Bu para basma işini vatandaş anlamakta çok zorlanıyor. Para nedir? Karşılığı var mıdır? Kim basar? Neden basılır? Basılınca ne olur? Sakin bir zamanda bu ilginç konunun ayrıntılarına girmek istiyorum.

Türkiye’ye etkileri

AMB’nın ortalığı yeniden likiditeye boğması Türkiye’yi iki kanaldan ama zıt yönde etkiliyor. Reel ekonomi kanalı olumludur. AB’nin resesyonu Türkiye’nin ihracatını düşürüyor. Resesyondan çıkması dış açıkta düzeltme sürecini kolaylaştırıyor.

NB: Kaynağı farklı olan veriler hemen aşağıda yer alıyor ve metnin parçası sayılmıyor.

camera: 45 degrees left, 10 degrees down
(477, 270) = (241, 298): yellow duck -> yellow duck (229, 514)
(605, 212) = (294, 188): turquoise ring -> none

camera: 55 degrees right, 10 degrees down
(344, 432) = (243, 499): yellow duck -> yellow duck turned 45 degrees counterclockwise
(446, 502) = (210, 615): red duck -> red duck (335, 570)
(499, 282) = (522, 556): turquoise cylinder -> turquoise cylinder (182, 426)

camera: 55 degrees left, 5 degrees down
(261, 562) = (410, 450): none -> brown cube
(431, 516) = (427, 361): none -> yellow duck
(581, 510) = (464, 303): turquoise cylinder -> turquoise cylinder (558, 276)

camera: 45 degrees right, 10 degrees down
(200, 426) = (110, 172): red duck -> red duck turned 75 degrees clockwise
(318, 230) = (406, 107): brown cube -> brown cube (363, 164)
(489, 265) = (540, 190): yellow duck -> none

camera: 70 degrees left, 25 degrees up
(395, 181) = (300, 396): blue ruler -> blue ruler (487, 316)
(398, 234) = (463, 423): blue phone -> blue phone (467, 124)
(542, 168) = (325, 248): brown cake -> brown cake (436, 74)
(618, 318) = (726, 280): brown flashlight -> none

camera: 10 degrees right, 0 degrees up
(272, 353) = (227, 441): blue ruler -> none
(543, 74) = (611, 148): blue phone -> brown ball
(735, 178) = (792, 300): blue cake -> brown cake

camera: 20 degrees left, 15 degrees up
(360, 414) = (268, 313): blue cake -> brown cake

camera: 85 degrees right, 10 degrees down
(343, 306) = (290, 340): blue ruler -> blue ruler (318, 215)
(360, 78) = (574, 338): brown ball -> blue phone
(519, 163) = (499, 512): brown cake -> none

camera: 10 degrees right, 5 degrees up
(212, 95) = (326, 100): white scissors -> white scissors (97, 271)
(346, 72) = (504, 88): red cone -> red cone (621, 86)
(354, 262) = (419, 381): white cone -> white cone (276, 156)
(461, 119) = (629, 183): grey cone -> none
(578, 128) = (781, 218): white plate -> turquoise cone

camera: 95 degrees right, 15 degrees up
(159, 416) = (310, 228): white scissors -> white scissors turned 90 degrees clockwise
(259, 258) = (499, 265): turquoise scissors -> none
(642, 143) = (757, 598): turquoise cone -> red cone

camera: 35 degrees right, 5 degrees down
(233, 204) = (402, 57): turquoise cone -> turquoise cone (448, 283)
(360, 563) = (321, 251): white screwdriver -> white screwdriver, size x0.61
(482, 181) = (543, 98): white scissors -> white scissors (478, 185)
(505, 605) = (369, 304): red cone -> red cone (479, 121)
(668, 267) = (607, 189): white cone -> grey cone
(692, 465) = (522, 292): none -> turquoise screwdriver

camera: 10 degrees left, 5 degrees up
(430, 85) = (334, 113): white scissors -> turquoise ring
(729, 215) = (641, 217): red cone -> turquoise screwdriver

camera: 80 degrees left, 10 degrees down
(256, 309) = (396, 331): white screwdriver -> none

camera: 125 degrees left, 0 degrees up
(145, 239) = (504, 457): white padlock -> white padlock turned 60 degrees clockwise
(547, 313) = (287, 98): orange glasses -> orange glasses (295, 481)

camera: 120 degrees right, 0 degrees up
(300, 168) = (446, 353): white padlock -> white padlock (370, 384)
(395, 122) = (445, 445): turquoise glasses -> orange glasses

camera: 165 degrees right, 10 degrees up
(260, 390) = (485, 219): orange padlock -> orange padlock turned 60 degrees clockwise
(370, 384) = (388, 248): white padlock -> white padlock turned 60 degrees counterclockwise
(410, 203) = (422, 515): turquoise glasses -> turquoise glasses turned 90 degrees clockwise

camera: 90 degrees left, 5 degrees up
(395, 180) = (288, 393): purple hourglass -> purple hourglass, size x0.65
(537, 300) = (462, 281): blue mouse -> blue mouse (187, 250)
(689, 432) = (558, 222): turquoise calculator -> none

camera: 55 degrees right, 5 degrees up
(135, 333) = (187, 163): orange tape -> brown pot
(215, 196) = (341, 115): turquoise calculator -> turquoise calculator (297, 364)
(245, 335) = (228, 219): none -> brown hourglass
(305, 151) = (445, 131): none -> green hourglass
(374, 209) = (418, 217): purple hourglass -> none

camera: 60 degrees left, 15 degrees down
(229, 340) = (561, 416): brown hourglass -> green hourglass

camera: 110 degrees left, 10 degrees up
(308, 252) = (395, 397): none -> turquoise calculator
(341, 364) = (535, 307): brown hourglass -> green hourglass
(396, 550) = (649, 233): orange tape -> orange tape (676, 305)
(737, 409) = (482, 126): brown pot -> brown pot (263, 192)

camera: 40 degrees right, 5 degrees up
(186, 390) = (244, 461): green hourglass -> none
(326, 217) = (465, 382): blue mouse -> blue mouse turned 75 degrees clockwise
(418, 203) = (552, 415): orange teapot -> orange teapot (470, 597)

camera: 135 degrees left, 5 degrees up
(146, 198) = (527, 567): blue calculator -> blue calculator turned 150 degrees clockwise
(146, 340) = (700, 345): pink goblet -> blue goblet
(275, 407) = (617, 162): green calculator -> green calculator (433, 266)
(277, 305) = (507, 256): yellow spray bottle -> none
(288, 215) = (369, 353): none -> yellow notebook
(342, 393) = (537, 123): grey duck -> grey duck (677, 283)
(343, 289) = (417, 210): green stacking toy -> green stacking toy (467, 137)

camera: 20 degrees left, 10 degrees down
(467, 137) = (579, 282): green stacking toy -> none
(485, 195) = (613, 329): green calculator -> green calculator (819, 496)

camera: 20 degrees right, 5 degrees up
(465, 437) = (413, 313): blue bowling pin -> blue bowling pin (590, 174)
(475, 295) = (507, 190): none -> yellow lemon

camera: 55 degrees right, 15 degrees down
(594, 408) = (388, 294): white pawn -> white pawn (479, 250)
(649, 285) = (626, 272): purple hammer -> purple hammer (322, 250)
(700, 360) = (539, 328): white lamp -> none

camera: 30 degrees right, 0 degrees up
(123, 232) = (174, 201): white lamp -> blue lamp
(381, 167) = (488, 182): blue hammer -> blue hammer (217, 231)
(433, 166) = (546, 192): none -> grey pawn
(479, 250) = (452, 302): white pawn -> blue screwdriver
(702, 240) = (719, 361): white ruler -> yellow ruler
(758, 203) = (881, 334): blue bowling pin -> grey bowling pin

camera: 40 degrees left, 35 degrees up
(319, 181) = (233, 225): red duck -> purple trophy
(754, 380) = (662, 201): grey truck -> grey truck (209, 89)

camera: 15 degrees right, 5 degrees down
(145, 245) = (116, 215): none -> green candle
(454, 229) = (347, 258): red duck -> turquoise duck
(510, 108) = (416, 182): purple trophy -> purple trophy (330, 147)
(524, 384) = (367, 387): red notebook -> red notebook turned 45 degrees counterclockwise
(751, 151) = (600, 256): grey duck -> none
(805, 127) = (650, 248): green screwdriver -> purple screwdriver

Mali kanal olumsuzdur. Bol likidite ve düşen risk algısı sermaye girişini arttırıyor. TL değer kazanıyor. Dolayısı ile dış açıkla mücadelenin kritik aracı döviz kuru üzerinde hakimiyet kaybediliyor. Yani düzeltme sürecini zorlaştırıyor.

Hangisi ağır basar? Şu anda bir şey söyleyemem. AMB’nin fiili uygulamasını ve TCMB’nin politika tepkisini görmek gerekiyor.